━━━ Task inputs
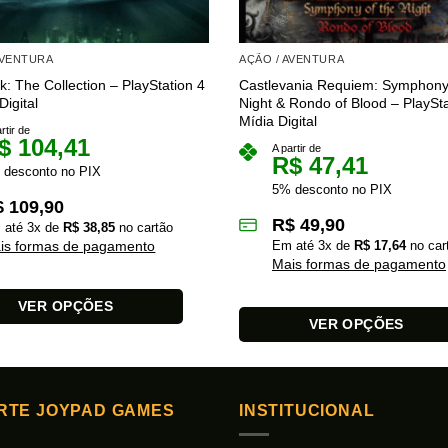
AVENTURA
AÇÃO / AVENTURA
: The Collection – PlayStation 4
Castlevania Requiem: Symphony 
Digital
Night & Rondo of Blood – PlaySta
Mídia Digital
rtir de
$
104,41
A partir de
R$
47,41
 desconto no PIX
5% desconto no PIX
$
109,90
R$
49,90
 até
3
x de
R$
38,85
no cartão
is formas de pagamento
Em até
3
x de
R$
17,64
no car
Mais formas de pagamento
VER OPÇÕES
VER OPÇÕES
Este
produto
tem
RTE JOYPAD GAMES
INSTITUCIONAL
várias
s.
variantes.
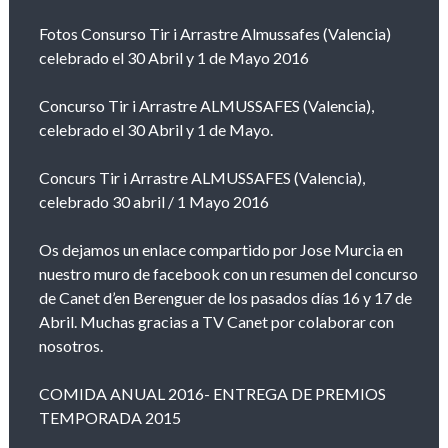
Fotos Consurso Tir i Arrastre Almussafes (Valencia)
celebrado el 30 Abril y 1 de Mayo 2016
Concurso Tir i Arrastre ALMUSSAFES (Valencia),
celebrado el 30 Abril y 1 de Mayo.
Concurs Tir i Arrastre ALMUSSAFES (Valencia),
celebrado 30 abril / 1 Mayo 2016
Os dejamos un enlace compartido por Jose Murcia en
nuestro muro de facebook con un resumen del concurso
de Canet d’en Berenguer de los pasados días 16 y 17 de
Abril. Muchas gracias a TV Canet por colaborar con
nosotros.
COMIDA ANUAL 2016- ENTREGA DE PREMIOS
TEMPORADA 2015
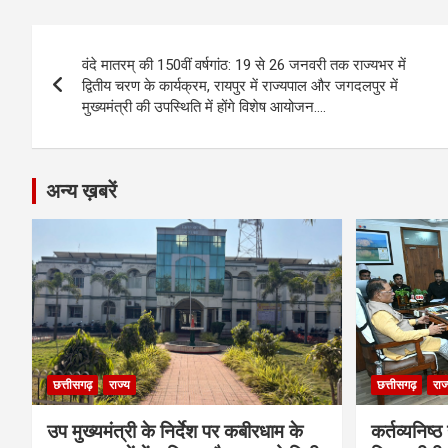
b
n
s
gr
Li
e
Post
o
g
A
a
n
वंदे मातरम् की 150वीं वर्षगांठ: 19 से 26 जनवरी तक राज्यभर में
navigation
o
er
p
m
k
द्वितीय चरण के कार्यक्रम, रायपुर में राज्यपाल और जगदलपुर में
मुख्यमंत्री की उपस्थिति में होंगे विशेष आयोजन….
k
p
अन्य ख़बरें
छत्तीसगढ़
राज्य
छत्तीसगढ़
राज
उप मुख्यमंत्री के निर्देश पर कबीरधाम के
कर्तव्यनिष्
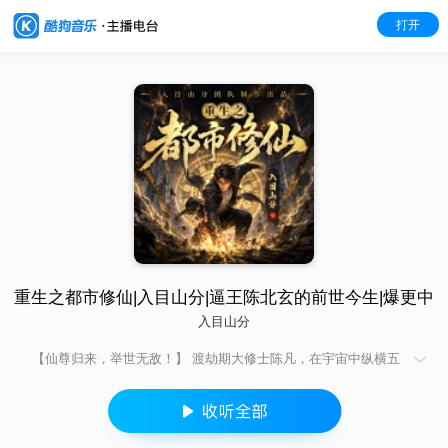
打开
重生之都市修仙|入目山分|逼王陈北玄的前世今生|爆更中
入目山分
【仙尊归来，举世无敌！】 渡劫期大修士陈凡，在宇宙中纵横五
百年，却在天劫中陨落。一梦醒来，他竟重回五百年前的地球年
少时代！ 这一世，他是手握无上功法的北玄仙尊，却也是被人轻
视的高中生。面对曾经的屈辱、弱小的家人和敌人的挑衅，他不
再隐忍！ 修最顶级的功法，打最狠的脸！从校园逆袭到星空争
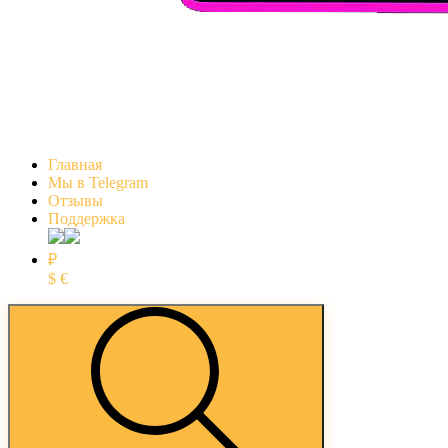
Главная
Мы в Telegram
Отзывы
Поддержка
₽
$
€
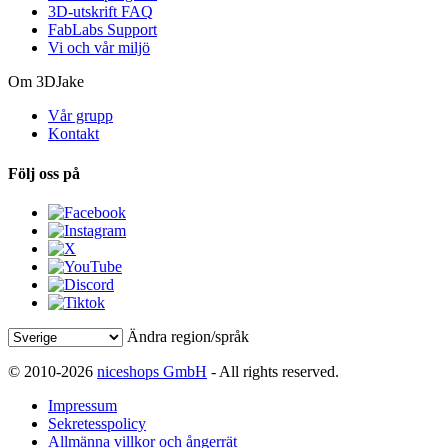
3D-utskrift FAQ
FabLabs Support
Vi och vår miljö
Om 3DJake
Vår grupp
Kontakt
Följ oss på
Ändra region/språk
© 2010-2026
niceshops GmbH
- All rights reserved.
Impressum
Sekretesspolicy
Allmänna villkor och ångerrät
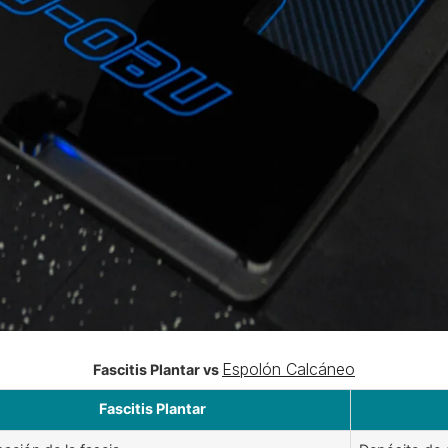
Espolón Calcáneo
Fascitis Plantar vs
Fascitis Plantar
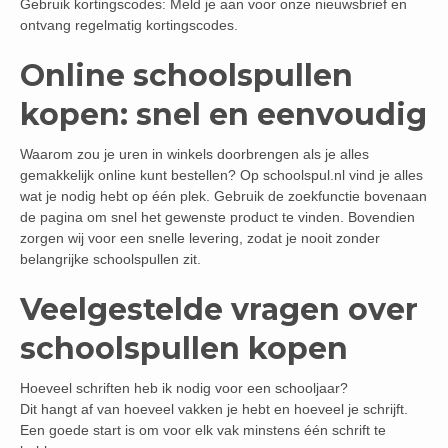
Gebruik kortingscodes: Meld je aan voor onze nieuwsbrief en
ontvang regelmatig kortingscodes.
Online schoolspullen
kopen: snel en eenvoudig
Waarom zou je uren in winkels doorbrengen als je alles
gemakkelijk online kunt bestellen? Op schoolspul.nl vind je alles
wat je nodig hebt op één plek. Gebruik de zoekfunctie bovenaan
de pagina om snel het gewenste product te vinden. Bovendien
zorgen wij voor een snelle levering, zodat je nooit zonder
belangrijke schoolspullen zit.
Veelgestelde vragen over
schoolspullen kopen
Hoeveel schriften heb ik nodig voor een schooljaar?
Dit hangt af van hoeveel vakken je hebt en hoeveel je schrijft.
Een goede start is om voor elk vak minstens één schrift te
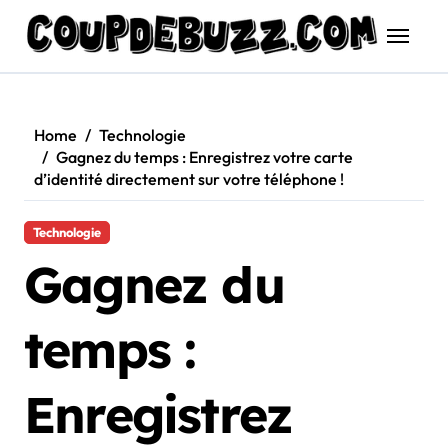
Skip
to
content
Home
Technologie
Gagnez du temps : Enregistrez votre carte
d’identité directement sur votre téléphone !
Technologie
Gagnez du
temps :
Enregistrez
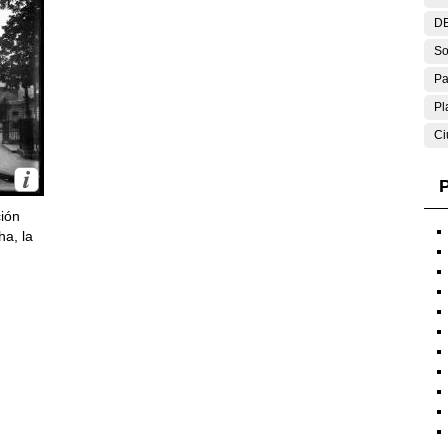
DE
So
Pa
Pl
Ci
P
ción
ha, la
━━━━━━
Copy out every line in the entries above that holds "schoolspullen".

Online schoolspullen
belangrijke schoolspullen zit.
schoolspullen kopen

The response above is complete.